Think companies such as Facebook  (FB) , Apple  (AAPL) , Alphabet  (GOOGL) , etc. 

Watch the full video above for Cramer's thoughts. 

Video Transcript:

Katherine Ross:
What about the companies that are positioned well? What of the companies that you mentioned in your Real Money column with a lot of cash on hand, which is the FANG stocks? If I'm an investor, should I be padding my portfolio more with those kinds of stocks of companies that have cash to spare?

Jim Cramer:
I think absolutely. We have not sold any of those with cash to spare. You know why we haven't sold those with cash to spare? Because they're going to be not just winners, but they're going to be rulers. Now, the issue with FANG is the government, but Facebook can't buy anybody, Amazon can't buy anybody, Netflix maybe, but Alphabet can't buy anybody.
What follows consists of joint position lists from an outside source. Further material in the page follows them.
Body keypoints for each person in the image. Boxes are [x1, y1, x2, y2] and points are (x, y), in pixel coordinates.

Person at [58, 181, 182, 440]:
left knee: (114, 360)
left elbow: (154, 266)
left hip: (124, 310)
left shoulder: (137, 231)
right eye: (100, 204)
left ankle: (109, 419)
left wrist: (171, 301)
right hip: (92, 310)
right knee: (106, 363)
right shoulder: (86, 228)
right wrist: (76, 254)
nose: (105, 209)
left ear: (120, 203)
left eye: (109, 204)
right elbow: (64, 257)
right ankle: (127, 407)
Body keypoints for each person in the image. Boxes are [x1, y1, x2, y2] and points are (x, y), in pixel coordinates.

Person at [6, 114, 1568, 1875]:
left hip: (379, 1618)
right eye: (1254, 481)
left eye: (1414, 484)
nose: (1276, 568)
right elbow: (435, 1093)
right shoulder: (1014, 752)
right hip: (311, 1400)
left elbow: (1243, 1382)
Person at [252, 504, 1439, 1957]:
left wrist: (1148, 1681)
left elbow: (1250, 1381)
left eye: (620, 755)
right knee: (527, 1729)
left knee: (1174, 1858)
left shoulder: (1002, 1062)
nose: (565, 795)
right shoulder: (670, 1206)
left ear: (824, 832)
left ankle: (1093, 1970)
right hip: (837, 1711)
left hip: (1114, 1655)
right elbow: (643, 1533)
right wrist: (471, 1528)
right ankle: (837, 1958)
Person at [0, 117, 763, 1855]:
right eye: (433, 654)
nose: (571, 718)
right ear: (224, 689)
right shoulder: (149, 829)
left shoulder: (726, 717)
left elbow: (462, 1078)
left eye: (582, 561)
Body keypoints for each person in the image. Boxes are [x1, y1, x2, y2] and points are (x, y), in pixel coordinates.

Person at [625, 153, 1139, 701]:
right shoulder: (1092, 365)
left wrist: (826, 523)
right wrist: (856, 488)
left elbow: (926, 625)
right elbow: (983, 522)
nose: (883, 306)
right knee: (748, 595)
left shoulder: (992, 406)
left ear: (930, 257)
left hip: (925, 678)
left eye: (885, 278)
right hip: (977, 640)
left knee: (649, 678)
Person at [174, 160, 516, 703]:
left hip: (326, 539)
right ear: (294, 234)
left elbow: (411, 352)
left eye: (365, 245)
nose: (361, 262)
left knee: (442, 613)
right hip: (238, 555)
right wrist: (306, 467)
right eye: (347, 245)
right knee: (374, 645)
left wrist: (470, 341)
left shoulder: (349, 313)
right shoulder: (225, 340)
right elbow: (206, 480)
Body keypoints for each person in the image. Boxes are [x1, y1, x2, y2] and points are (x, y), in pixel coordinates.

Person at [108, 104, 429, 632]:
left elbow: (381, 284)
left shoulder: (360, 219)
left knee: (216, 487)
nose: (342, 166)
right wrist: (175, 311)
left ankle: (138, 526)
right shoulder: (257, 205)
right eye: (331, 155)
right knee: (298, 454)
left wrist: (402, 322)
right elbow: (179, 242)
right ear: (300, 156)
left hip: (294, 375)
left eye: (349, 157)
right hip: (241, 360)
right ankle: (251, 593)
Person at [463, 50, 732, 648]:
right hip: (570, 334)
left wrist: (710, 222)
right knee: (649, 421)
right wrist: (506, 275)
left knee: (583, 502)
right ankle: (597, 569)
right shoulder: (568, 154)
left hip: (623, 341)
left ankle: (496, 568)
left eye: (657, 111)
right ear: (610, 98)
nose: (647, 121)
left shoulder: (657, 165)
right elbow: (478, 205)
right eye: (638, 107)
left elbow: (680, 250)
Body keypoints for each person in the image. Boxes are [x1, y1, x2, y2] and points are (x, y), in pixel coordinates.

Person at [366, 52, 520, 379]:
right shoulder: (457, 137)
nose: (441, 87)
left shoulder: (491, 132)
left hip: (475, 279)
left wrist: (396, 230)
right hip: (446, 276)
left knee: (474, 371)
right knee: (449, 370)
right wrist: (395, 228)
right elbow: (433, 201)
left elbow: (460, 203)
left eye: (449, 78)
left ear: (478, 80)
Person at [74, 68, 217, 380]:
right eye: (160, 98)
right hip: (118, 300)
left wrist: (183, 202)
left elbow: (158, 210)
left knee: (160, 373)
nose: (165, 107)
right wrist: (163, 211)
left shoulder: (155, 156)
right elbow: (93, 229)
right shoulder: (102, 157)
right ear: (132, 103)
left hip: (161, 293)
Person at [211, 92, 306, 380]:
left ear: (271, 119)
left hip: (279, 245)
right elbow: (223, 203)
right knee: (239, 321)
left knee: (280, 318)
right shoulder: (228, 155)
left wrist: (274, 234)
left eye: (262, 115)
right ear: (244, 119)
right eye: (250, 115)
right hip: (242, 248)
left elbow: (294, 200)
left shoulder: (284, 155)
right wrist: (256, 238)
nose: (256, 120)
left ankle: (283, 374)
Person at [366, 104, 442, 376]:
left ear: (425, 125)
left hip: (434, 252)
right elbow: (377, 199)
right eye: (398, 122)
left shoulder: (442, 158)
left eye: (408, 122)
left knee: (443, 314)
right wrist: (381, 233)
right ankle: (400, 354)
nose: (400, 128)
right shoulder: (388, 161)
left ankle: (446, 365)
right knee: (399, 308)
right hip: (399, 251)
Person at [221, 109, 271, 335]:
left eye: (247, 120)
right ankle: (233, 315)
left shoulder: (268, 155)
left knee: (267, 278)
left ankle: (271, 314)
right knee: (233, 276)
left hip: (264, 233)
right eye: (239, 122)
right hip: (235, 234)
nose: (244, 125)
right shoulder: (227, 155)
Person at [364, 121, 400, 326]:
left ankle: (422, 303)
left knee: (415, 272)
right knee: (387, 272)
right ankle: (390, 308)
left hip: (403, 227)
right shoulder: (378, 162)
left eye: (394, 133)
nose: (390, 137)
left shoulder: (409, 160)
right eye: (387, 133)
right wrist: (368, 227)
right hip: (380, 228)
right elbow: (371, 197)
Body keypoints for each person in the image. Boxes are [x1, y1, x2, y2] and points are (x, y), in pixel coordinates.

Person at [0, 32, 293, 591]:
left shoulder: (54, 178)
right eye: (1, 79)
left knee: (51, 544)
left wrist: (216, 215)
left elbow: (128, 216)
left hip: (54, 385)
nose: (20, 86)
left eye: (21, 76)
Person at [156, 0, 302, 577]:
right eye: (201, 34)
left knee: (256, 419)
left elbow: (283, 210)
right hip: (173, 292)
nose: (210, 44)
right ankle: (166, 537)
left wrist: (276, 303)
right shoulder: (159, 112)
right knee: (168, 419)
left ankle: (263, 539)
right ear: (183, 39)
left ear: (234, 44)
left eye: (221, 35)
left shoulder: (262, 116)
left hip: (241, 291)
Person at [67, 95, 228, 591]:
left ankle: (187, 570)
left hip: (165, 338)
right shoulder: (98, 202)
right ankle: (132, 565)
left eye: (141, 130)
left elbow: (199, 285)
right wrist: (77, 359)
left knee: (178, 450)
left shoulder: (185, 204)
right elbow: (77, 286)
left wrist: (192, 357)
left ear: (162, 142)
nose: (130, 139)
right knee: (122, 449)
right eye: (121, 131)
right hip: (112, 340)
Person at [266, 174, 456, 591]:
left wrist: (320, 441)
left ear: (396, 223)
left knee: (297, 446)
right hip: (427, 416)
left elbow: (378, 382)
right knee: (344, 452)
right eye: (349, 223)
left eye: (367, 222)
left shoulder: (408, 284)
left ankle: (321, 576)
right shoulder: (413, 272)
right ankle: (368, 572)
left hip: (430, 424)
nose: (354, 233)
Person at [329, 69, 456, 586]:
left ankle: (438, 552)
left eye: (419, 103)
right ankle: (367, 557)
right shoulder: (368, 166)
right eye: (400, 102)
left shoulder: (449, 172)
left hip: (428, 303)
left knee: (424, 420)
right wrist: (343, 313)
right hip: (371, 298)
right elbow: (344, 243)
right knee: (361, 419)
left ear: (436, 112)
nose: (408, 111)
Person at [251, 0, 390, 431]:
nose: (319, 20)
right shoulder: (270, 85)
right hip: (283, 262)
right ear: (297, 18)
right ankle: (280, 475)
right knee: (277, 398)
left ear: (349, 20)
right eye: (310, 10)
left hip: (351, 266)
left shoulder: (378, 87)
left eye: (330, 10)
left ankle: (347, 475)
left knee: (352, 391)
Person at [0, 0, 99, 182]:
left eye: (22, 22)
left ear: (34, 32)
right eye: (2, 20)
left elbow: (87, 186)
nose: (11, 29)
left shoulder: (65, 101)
Apple can't buy anybody without real scrutiny, interest scrutiny. So it's not worth wasting their time, Katherine. But boy, the balance sheets they have are so great that you start thinking, "Wow, maybe other companies can go under and they're going to own it." This is... The one that I pause it right now, Home Depot and Lowe's. If you own home Depot, which we did, and I feel somewhat bereft that we didn't stay long in this. It was such a good stock. Two, that I regret that we sold the Home Depot and Cisco, but we wanted to raise some capital for others, which was in many ways better.

Jim Cramer:
But Home Depot has a lot of True Values it competes against, still a lot of mom and pop [inaudible 00:05:02]. And they're not going to make it. You can say and Lowe's is going to make it too. So those two are going to have a duopoly on hardware, and who knows what they can charge. Now, I think they're both geared for giving the consumer the best value typically, and definitely the contractor. But Katherine, I mean, you have two stores dominate a hundred... I don't what the total just in markets, but that's going to be amazing and it's going to make it so you really want own those two stocks. You.

Katherine Ross:
You just said something that was really interesting to me. Backing up to tech once more, the FANG stocks can't... The FANG companies can't really buy any other companies right now because of the government as you said. But what if... What M&A activity at this time, when smaller companies could be laying off people, could be preparing for bankruptcy, would it help to allow the FANG companies to buy smaller companies?

Jim Cramer:
Well, I mean, I don't think these are bags. I think there's a lot of companies that don't need to be protected. I think that there are... By the way, I do think the airlines [inaudible 00:06:14] worry about this. I think the airlines... We don't want fewer airlines. We like the competition, but I just think that a lot of companies aren't needed. Katherine, a lot of companies came public in the last two years. You'll see the research. I get a run from Ben Stoto every morning, different research, he's hitting up research. And I cannot believe how many companies we created that we don't need. We don't need the 50th restaurant. We don't need the 40th retailer. We don't need the 30th mid-continent pipeline company. We don't need the 60th wheat.

Jim Cramer:
They all got jammed through. And I just cannot believe how much crap there is that they just went, they brought public during this year or when... I kind of didn't keep track of how many crummy companies they brought public, but those are the ones that are weak and those are the ones that have... They played a role in terms of being able to... for people to work, and it's one of the reasons why we had such low unemployment those days. But wow, I mean, there's a lot of companies that can go under, and they will not be missed.